YOUR GOAL:
Set the data down again, exactly as it reads, but without the pictures.

RECORDS PROVIDED:
====
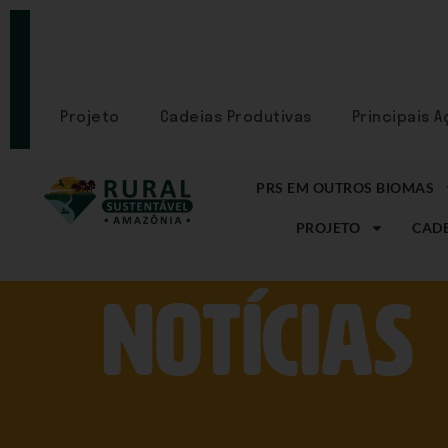
PORTAL
CADASTRE-
SE
Projeto
Cadeias Produtivas
Principais 
PRS EM OUTROS BIOMAS
PROJETO
CADE
NOtícias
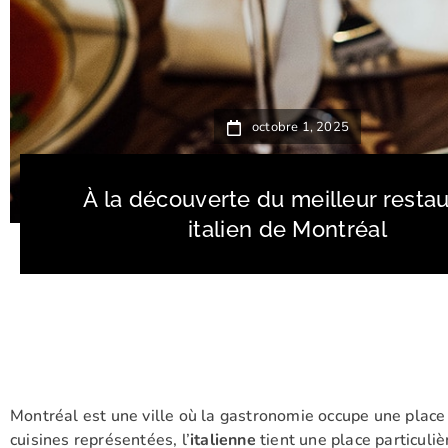
octobre 1, 2025
À la découverte du meilleur resta
italien de Montréal
Montréal est une ville où la gastronomie occupe une place
cuisines représentées, l’
italienne
tient une place particuli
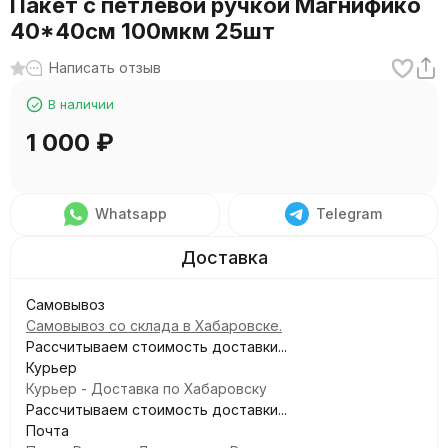
Пакет с петлевой ручкой Магнифико
40*40см 100мкм 25шт
Написать отзыв
В наличии
1 000
₽
Whatsapp
Telegram
Самовывоз
Самовывоз со склада в Хабаровске.
Рассчитываем стоимость доставки...
Курьер
Курьер - Доставка по Хабаровску
Рассчитываем стоимость доставки...
Почта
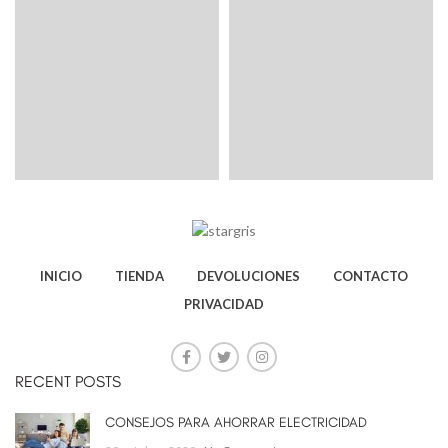
INICIO
TIENDA
DEVOLUCIONES
CONTACTO
PRIVACIDAD
RECENT POSTS
CONSEJOS PARA AHORRAR ELECTRICIDAD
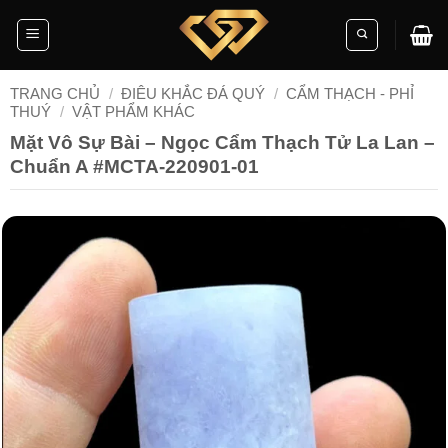
Skip
to
content
TRANG CHỦ
/
ĐIÊU KHẮC ĐÁ QUÝ
/
CẨM THẠCH - PHỈ
THUÝ
/
VẬT PHẨM KHÁC
Mặt Vô Sự Bài – Ngọc Cẩm Thạch Tử La Lan –
Chuẩn A #MCTA-220901-01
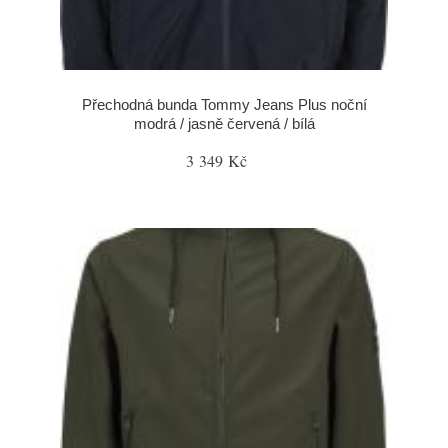
Přechodná bunda Tommy Jeans Plus noční
modrá / jasně červená / bílá
3 349 Kč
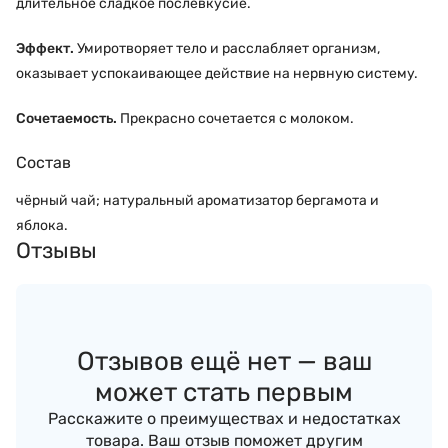
длительное сладкое послевкусие.
Эффект.
Умиротворяет тело и расслабляет организм,
оказывает успокаивающее действие на нервную систему.
Сочетаемость.
Прекрасно сочетается с молоком.
Состав
чёрный чай; натуральный ароматизатор бергамота и
яблока.
Отзывы
Отзывов ещё нет — ваш
может стать первым
Расскажите о преимуществах и недостатках
товара. Ваш отзыв поможет другим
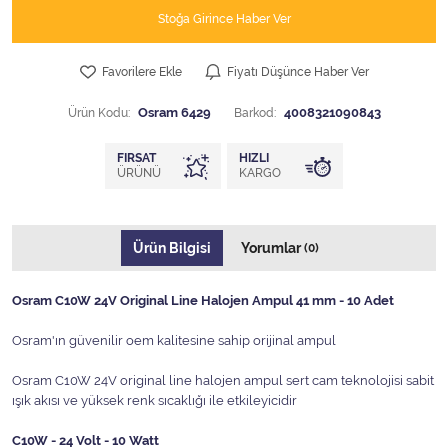
Stoğa Girince Haber Ver
Favorilere Ekle
Fiyatı Düşünce Haber Ver
Ürün Kodu:
Osram 6429
Barkod:
4008321090843
FIRSAT
HIZLI
ÜRÜNÜ
KARGO
Ürün Bilgisi
Yorumlar
(0)
Osram C10W 24V Original Line Halojen Ampul 41 mm - 10 Adet
Osram'ın güvenilir oem kalitesine sahip orijinal ampul
Osram C10W 24V original line halojen ampul sert cam teknolojisi sabit
ışık akısı ve yüksek renk sıcaklığı ile etkileyicidir
C10W - 24 Volt - 10 Watt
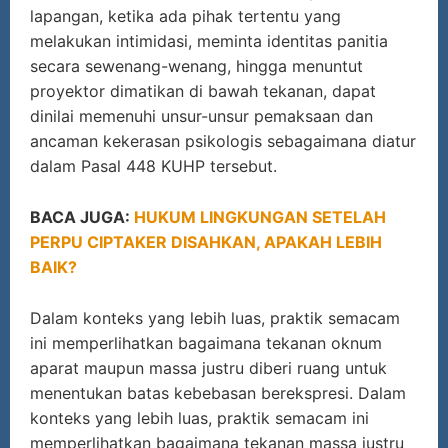
lapangan, ketika ada pihak tertentu yang
melakukan intimidasi, meminta identitas panitia
secara sewenang-wenang, hingga menuntut
proyektor dimatikan di bawah tekanan, dapat
dinilai memenuhi unsur-unsur pemaksaan dan
ancaman kekerasan psikologis sebagaimana diatur
dalam Pasal 448 KUHP tersebut.
BACA JUGA:
HUKUM LINGKUNGAN SETELAH
PERPU CIPTAKER DISAHKAN, APAKAH LEBIH
BAIK?
Dalam konteks yang lebih luas, praktik semacam
ini memperlihatkan bagaimana tekanan oknum
aparat maupun massa justru diberi ruang untuk
menentukan batas kebebasan berekspresi. Dalam
konteks yang lebih luas, praktik semacam ini
memperlihatkan bagaimana tekanan massa justru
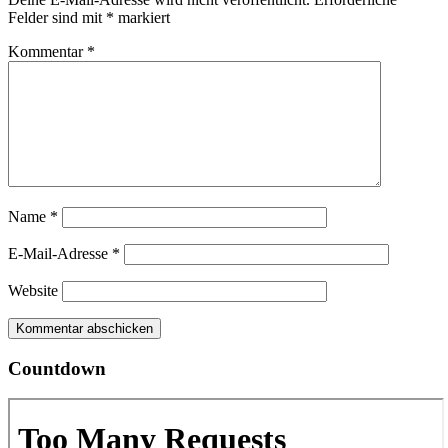
Felder sind mit
*
markiert
Kommentar
*
Name
*
E-Mail-Adresse
*
Website
Countdown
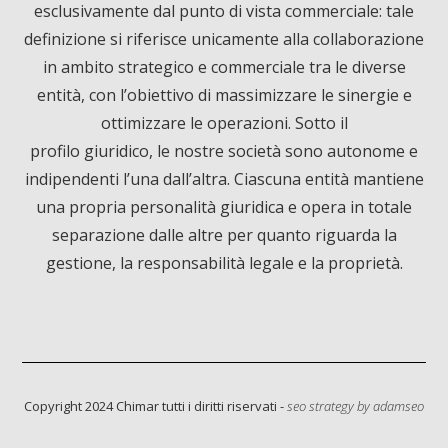
esclusivamente dal punto di vista commerciale: tale
e
k
T
definizione si riferisce unicamente alla collaborazione
in ambito strategico e commerciale tra le diverse
b
e
u
entità, con l’obiettivo di massimizzare le sinergie e
ottimizzare le operazioni. Sotto il
o
d
b
profilo giuridico, le nostre società sono autonome e
o
I
e
indipendenti l’una dall’altra. Ciascuna entità mantiene
una propria personalità giuridica e opera in totale
k
n
separazione dalle altre per quanto riguarda la
gestione, la responsabilità legale e la proprietà.
Informativa sulla raccolta
Copyright 2024 Chimar tutti i diritti riservati -
seo strategy by
adamseo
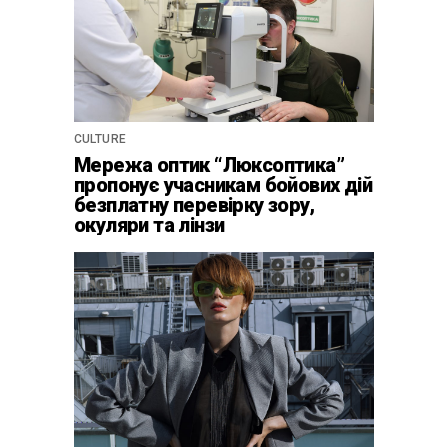
CULTURE
Мережа оптик “Люксоптика”
пропонує учасникам бойових дій
безплатну перевірку зору,
окуляри та лінзи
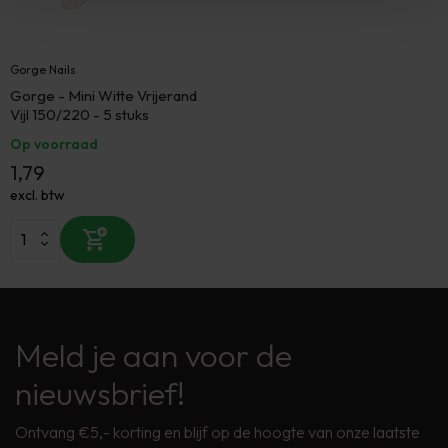
Gorge Nails
Gorge - Mini Witte Vrijerand
Vijl 150/220 - 5 stuks
Op voorraad
1,79
excl. btw
Meld je aan voor de
nieuwsbrief!
Ontvang €5,- korting en blijf op de hoogte van onze laatste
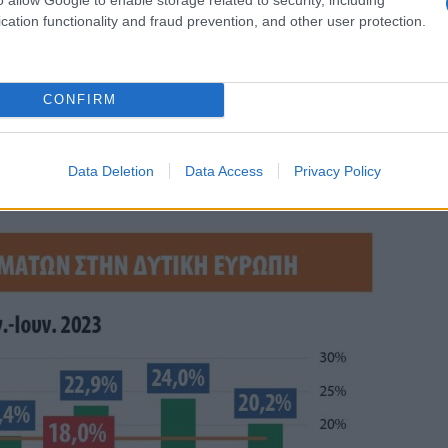
cation functionality and fraud prevention, and other user protection.
CONFIRM
ν στις μεγάλες ευρωπαϊκές χώρες ήταν σημαντικά
ιχεία ταξινομήσεων για το πρώτο εξάμηνο ξεπερνούν και
Data Deletion
Data Access
Privacy Policy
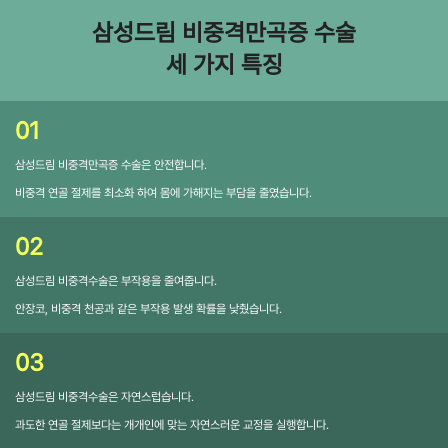
삼성드림 비중격만곡증 수술
세 가지 특징
01
삼성드림 비중격만곡증 수술은
안전합니다.
비중격 연골 절제를 최소화 하여 몸에 가해지는 부담을 줄였습니다.
02
삼성드림 비중격수술은
부작용을 줄여줍니다.
안장코, 비중격 천공과 같은 부작용 발생 확률을 낮췄습니다.
03
삼성드림 비중격수술은
자연스럽습니다.
과도한 연골 절제보다는 개개인에 맞는 자연스러운 교정을 실행합니다.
====
WRITTEN ANSWER:
PORTAL
CADASTRE-
SE
Projeto
Cadeias Produtivas
Principais 
PRS EM OUTROS BIOMAS
PROJETO
CADE
NOtícias
octobre 1, 2025
À la découverte du meilleur resta
italien de Montréal
Montréal est une ville où la gastronomie occupe une place
cuisines représentées, l’
italienne
tient une place particuli
Пакет с петлевой ручкой Магнифико
40*40см 100мкм 25шт
Написать отзыв
В наличии
1 000
₽
Whatsapp
Telegram
Самовывоз
Самовывоз со склада в Хабаровске.
Рассчитываем стоимость доставки...
Курьер
Курьер - Доставка по Хабаровску
Рассчитываем стоимость доставки...
Почта
INICIO
TIENDA
DEVOLUCIONES
CONTACTO
PRIVACIDAD
RECENT POSTS
CONSEJOS PARA AHORRAR ELECTRICIDAD
Skip
to
content
TRANG CHỦ
/
ĐIÊU KHẮC ĐÁ QUÝ
/
CẨM THẠCH - PHỈ
THUÝ
/
VẬT PHẨM KHÁC
Mặt Vô Sự Bài – Ngọc Cẩm Thạch Tử La Lan –
Chuẩn A #MCTA-220901-01
Přechodná bunda Tommy Jeans Plus noční
modrá / jasně červená / bílá
3 349 Kč
длительное сладкое послевкусие.
Эффект.
Умиротворяет тело и расслабляет организм,
оказывает успокаивающее действие на нервную систему.
Сочетаемость.
Прекрасно сочетается с молоком.
Состав
чёрный чай; натуральный ароматизатор бергамота и
яблока.
Отзывы
Отзывов ещё нет — ваш
может стать первым
Расскажите о преимуществах и недостатках
товара. Ваш отзыв поможет другим
Stoğa Girince Haber Ver
Favorilere Ekle
Fiyatı Düşünce Haber Ver
Ürün Kodu:
Osram 6429
Barkod:
4008321090843
FIRSAT
HIZLI
ÜRÜNÜ
KARGO
Ürün Bilgisi
Yorumlar
(0)
Osram C10W 24V Original Line Halojen Ampul 41 mm - 10 Adet
Osram'ın güvenilir oem kalitesine sahip orijinal ampul
Osram C10W 24V original line halojen ampul sert cam teknolojisi sabit
ışık akısı ve yüksek renk sıcaklığı ile etkileyicidir
C10W - 24 Volt - 10 Watt
lapangan, ketika ada pihak tertentu yang
melakukan intimidasi, meminta identitas panitia
secara sewenang-wenang, hingga menuntut
proyektor dimatikan di bawah tekanan, dapat
dinilai memenuhi unsur-unsur pemaksaan dan
ancaman kekerasan psikologis sebagaimana diatur
dalam Pasal 448 KUHP tersebut.
BACA JUGA:
HUKUM LINGKUNGAN SETELAH
PERPU CIPTAKER DISAHKAN, APAKAH LEBIH
BAIK?
Dalam konteks yang lebih luas, praktik semacam
ini memperlihatkan bagaimana tekanan oknum
aparat maupun massa justru diberi ruang untuk
menentukan batas kebebasan berekspresi. Dalam
konteks yang lebih luas, praktik semacam ini
memperlihatkan bagaimana tekanan massa justru
Felder sind mit
*
markiert
Kommentar
*
Name
*
E-Mail-Adresse
*
Website
Countdown
esclusivamente dal punto di vista commerciale: tale
e
k
T
definizione si riferisce unicamente alla collaborazione
in ambito strategico e commerciale tra le diverse
b
e
u
entità, con l’obiettivo di massimizzare le sinergie e
ottimizzare le operazioni. Sotto il
o
d
b
profilo giuridico, le nostre società sono autonome e
o
I
e
indipendenti l’una dall’altra. Ciascuna entità mantiene
una propria personalità giuridica e opera in totale
k
n
separazione dalle altre per quanto riguarda la
gestione, la responsabilità legale e la proprietà.
Informativa sulla raccolta
Copyright 2024 Chimar tutti i diritti riservati -
seo strategy by
adamseo
CULTURE
Мережа оптик “Люксоптика”
пропонує учасникам бойових дій
безплатну перевірку зору,
окуляри та лінзи
Gorge Nails
Gorge - Mini Witte Vrijerand
Vijl 150/220 - 5 stuks
Op voorraad
1,79
excl. btw
Meld je aan voor de
nieuwsbrief!
Ontvang €5,- korting en blijf op de hoogte van onze laatste
cation functionality and fraud prevention, and other user protection.
CONFIRM
ν στις μεγάλες ευρωπαϊκές χώρες ήταν σημαντικά
ιχεία ταξινομήσεων για το πρώτο εξάμηνο ξεπερνούν και
Data Deletion
Data Access
Privacy Policy
삼성드림 비중격만곡증 수술
세 가지 특징
01
삼성드림 비중격만곡증 수술은
안전합니다.
비중격 연골 절제를 최소화 하여 몸에 가해지는 부담을 줄였습니다.
02
삼성드림 비중격수술은
부작용을 줄여줍니다.
안장코, 비중격 천공과 같은 부작용 발생 확률을 낮췄습니다.
03
삼성드림 비중격수술은
자연스럽습니다.
과도한 연골 절제보다는 개개인에 맞는 자연스러운 교정을 실행합니다.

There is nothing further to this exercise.